* _WHAT TO PRODUCE_: Start at the line below containing "the utility pole at (x=192, y=71)" and stop at the line containing "the utility pole at (x=313, y=43)". Repeat every line of that stretch exactly, and nothing outside it.

[EXERCISE INPUTS — start]

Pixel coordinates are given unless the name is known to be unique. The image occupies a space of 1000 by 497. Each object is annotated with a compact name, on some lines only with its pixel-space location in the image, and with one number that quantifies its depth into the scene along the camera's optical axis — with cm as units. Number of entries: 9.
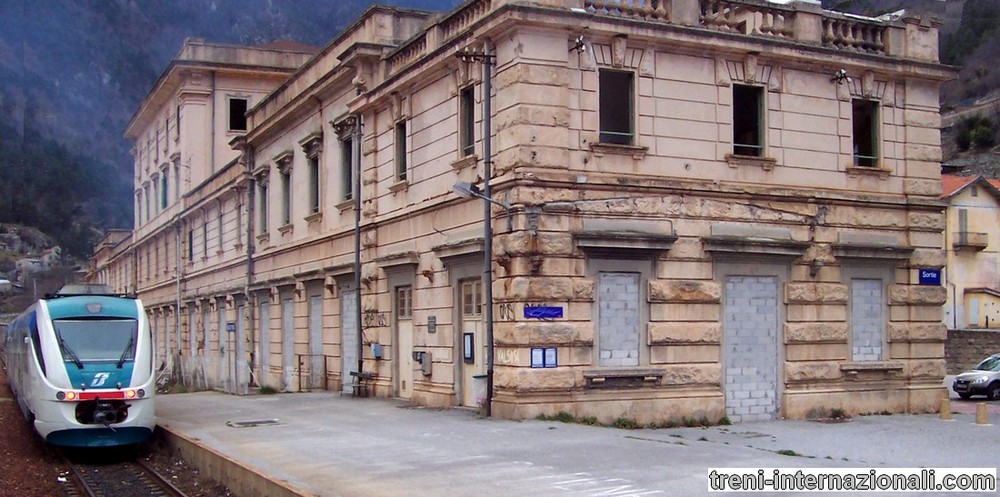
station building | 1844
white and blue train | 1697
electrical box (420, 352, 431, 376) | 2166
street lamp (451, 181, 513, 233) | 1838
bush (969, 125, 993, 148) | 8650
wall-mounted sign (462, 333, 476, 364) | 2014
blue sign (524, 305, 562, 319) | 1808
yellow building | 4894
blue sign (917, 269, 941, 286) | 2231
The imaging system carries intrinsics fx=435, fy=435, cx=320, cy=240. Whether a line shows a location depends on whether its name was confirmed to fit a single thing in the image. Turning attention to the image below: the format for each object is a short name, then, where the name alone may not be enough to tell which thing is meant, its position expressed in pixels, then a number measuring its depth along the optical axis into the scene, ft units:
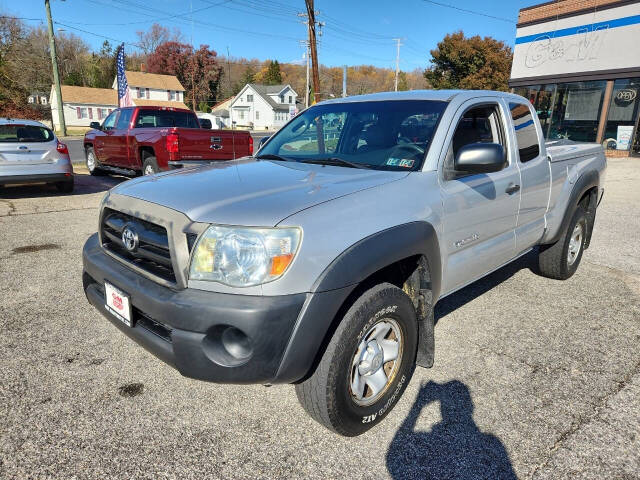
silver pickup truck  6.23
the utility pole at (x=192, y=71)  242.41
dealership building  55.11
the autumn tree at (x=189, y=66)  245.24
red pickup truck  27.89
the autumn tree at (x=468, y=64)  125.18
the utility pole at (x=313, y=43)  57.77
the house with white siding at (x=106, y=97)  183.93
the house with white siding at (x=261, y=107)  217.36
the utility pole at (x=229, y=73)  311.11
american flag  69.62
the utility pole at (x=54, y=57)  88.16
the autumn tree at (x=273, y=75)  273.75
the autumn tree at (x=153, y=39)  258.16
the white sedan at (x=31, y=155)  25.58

[EXERCISE INPUTS — finish]

* _PROBLEM SOLUTION_:
the utility pole at (x=192, y=71)  242.41
dealership building  55.11
the autumn tree at (x=189, y=66)  245.24
red pickup truck  27.89
the autumn tree at (x=468, y=64)  125.18
the utility pole at (x=313, y=43)  57.77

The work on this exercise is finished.